In your copy, each record should read exactly as it does below, and no pictures should be present.

SUPPLIED ENTRIES

◇ ◇ ◇ ◇ ◇

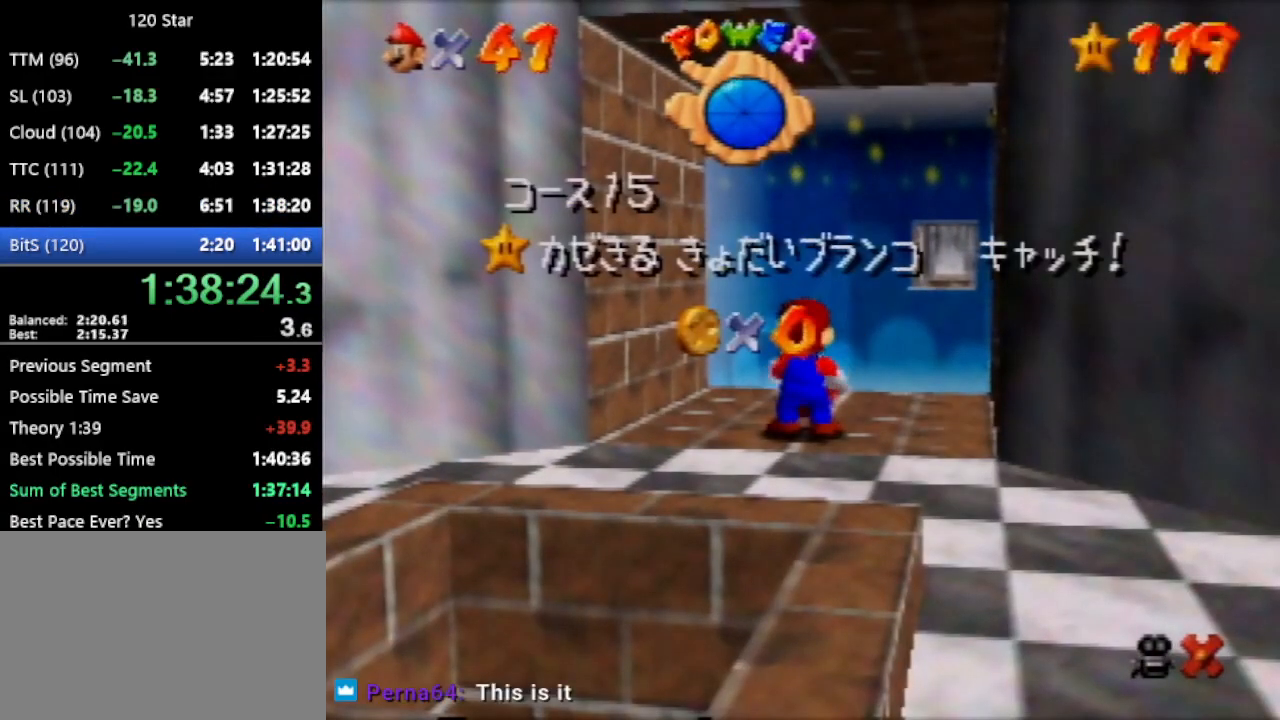
{"buttons": [], "left_stick": "center", "events": []}
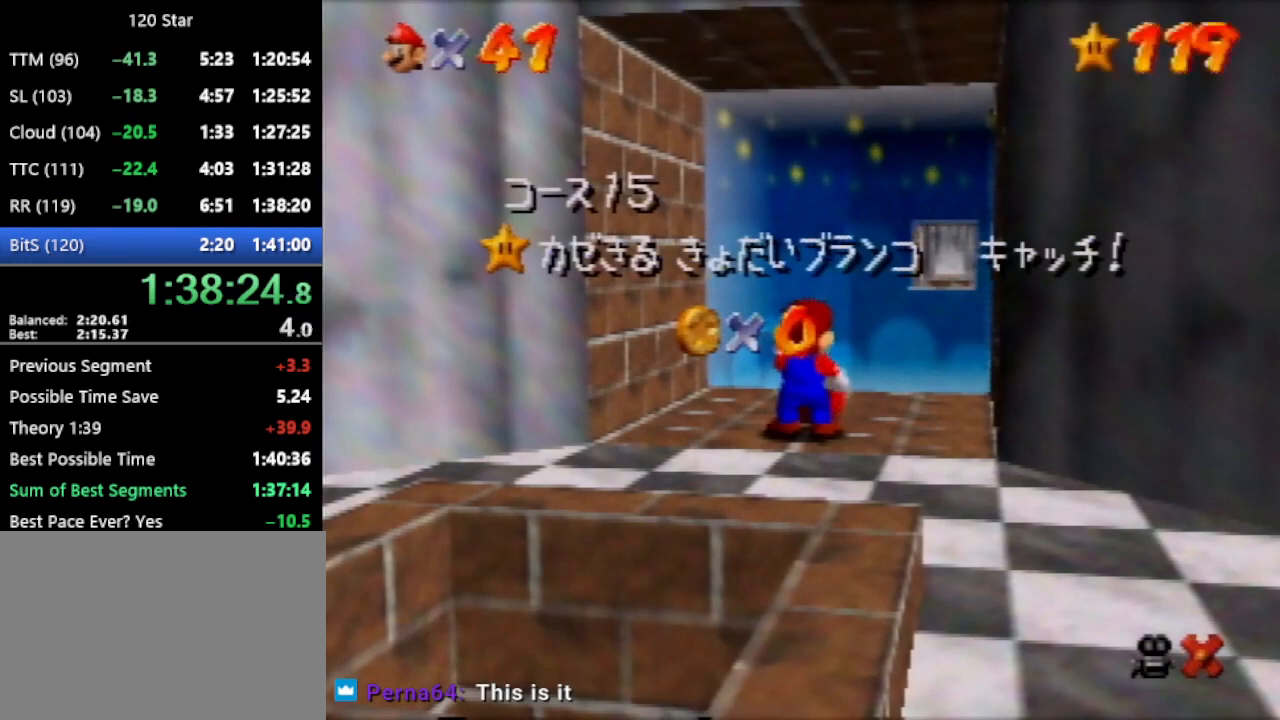
{"buttons": [], "left_stick": "center", "events": []}
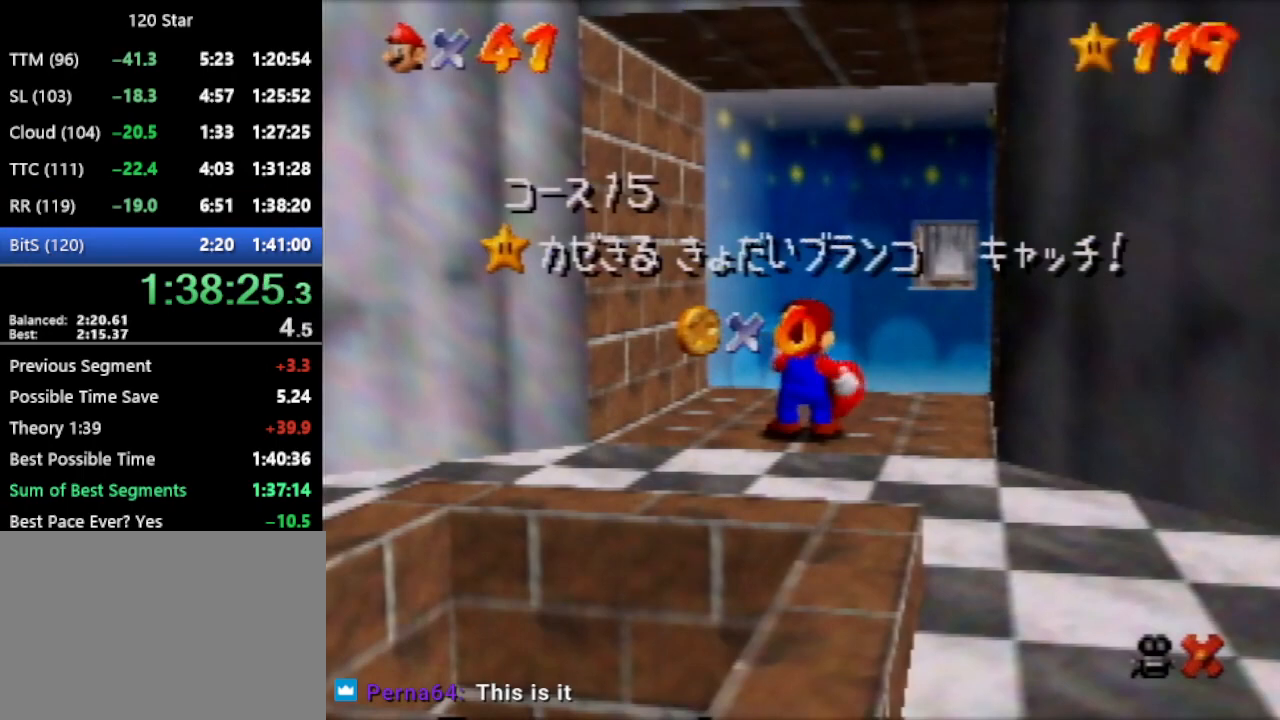
{"buttons": [], "left_stick": "center", "events": []}
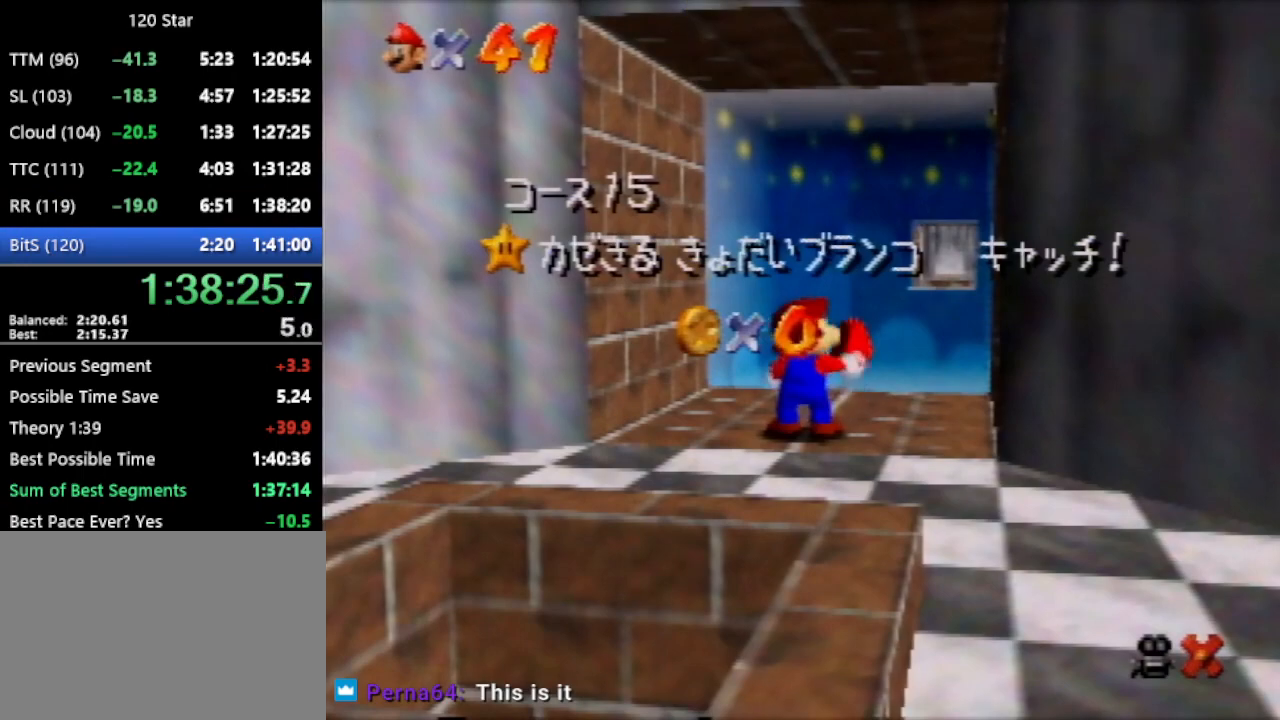
{"buttons": [], "left_stick": "center", "events": []}
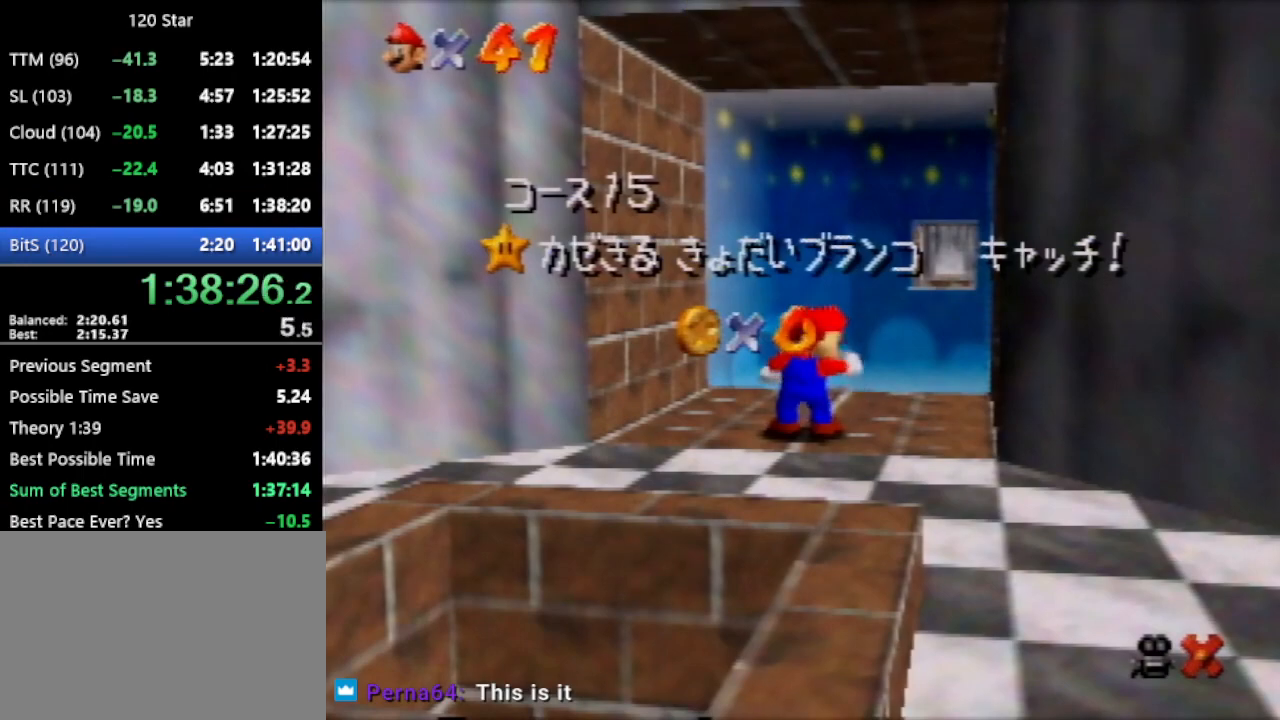
{"buttons": [], "left_stick": "center", "events": []}
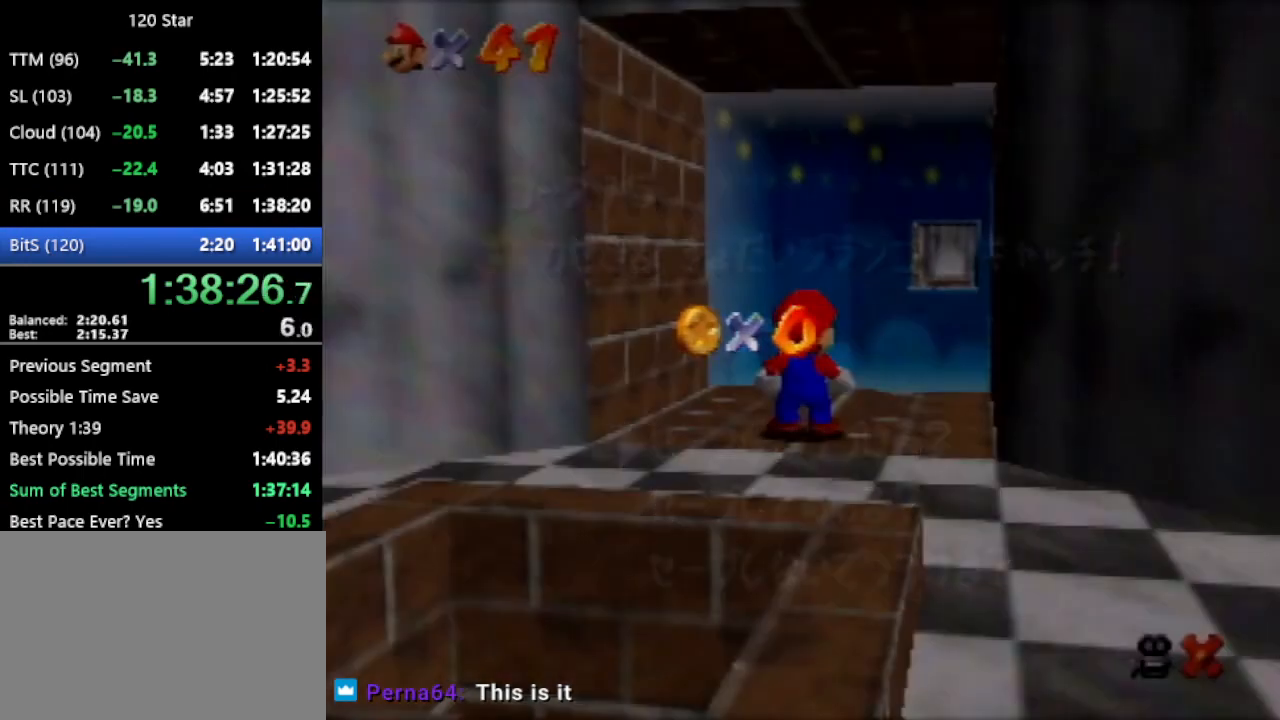
{"buttons": [], "left_stick": "up-right", "events": [[134, "left_stick", "down"], [367, "left_stick", "right"], [434, "left_stick", "up-right"]]}
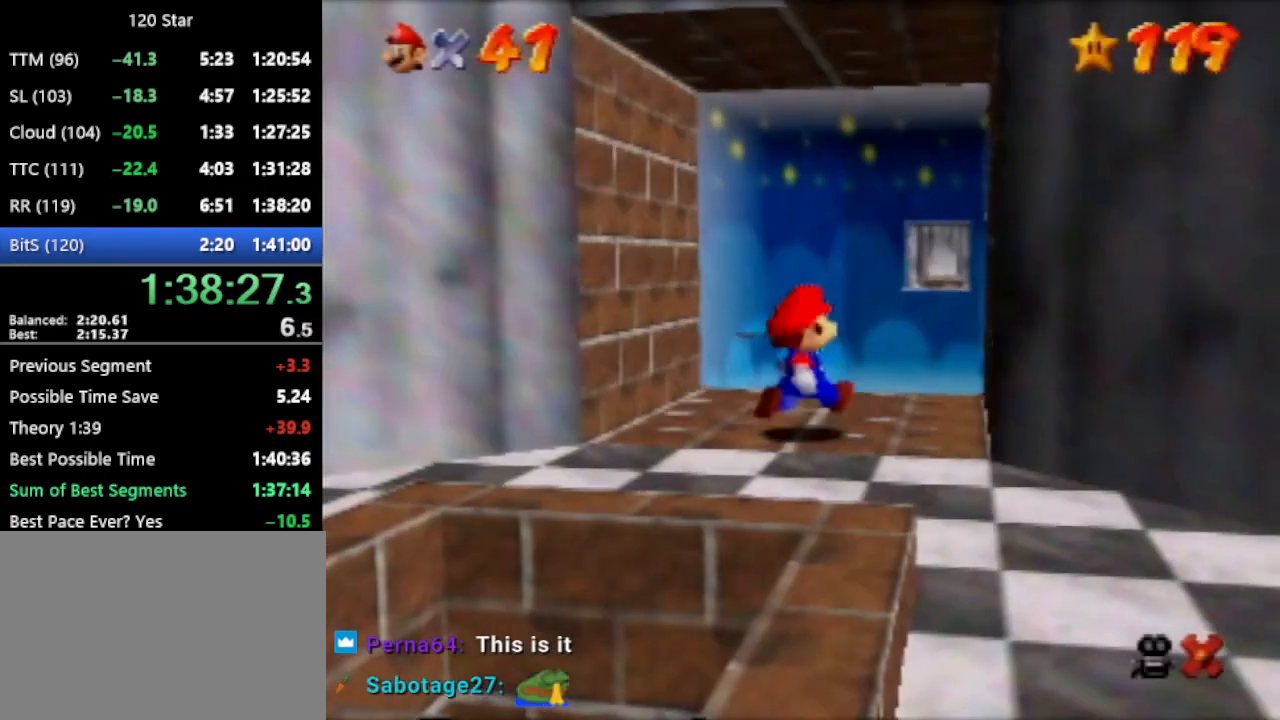
{"buttons": [], "left_stick": "up-left", "events": [[333, "left_stick", "up-left"]]}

◇ ◇ ◇ ◇ ◇

EXERCISE SOLUTION
{"buttons": [], "left_stick": "center", "events": []}
{"buttons": [], "left_stick": "center", "events": []}
{"buttons": [], "left_stick": "center", "events": []}
{"buttons": [], "left_stick": "center", "events": []}
{"buttons": [], "left_stick": "center", "events": []}
{"buttons": [], "left_stick": "up-right", "events": [[134, "left_stick", "down"], [367, "left_stick", "right"], [434, "left_stick", "up-right"]]}
{"buttons": [], "left_stick": "up-left", "events": [[333, "left_stick", "up-left"]]}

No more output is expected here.